About this task
Only the lines containing "straturi" should appear in the answer, copied from the listing below.

▬▬▬

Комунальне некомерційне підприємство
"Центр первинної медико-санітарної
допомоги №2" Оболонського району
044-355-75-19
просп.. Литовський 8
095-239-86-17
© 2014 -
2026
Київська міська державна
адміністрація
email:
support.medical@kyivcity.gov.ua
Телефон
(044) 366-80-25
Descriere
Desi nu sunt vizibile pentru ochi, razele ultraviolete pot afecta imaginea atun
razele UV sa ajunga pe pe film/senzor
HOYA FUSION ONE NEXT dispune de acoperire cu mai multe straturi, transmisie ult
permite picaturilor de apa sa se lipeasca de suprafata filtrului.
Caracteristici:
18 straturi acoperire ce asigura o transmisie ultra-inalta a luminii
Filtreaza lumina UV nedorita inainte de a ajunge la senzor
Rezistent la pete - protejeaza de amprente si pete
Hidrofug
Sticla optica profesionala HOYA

▬▬▬

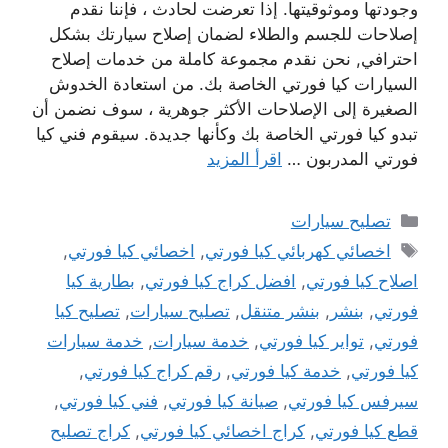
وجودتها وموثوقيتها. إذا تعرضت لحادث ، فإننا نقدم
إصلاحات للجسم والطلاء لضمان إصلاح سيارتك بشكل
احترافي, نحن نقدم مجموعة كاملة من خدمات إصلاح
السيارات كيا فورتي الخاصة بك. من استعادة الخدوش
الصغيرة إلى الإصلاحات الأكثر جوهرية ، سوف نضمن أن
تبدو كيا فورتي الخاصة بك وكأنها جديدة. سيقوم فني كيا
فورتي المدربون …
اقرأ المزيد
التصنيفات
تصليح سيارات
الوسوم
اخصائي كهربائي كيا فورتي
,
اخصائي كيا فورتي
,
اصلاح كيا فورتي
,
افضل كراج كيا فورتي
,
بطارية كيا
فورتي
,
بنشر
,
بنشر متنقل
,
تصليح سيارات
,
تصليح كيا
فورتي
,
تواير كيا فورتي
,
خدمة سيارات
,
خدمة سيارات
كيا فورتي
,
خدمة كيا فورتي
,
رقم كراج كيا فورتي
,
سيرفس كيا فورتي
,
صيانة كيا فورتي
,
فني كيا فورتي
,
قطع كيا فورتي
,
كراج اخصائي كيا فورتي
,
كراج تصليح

▬▬▬

Solution
HOYA FUSION ONE NEXT dispune de acoperire cu mai multe straturi, transmisie ult
18 straturi acoperire ce asigura o transmisie ultra-inalta a luminii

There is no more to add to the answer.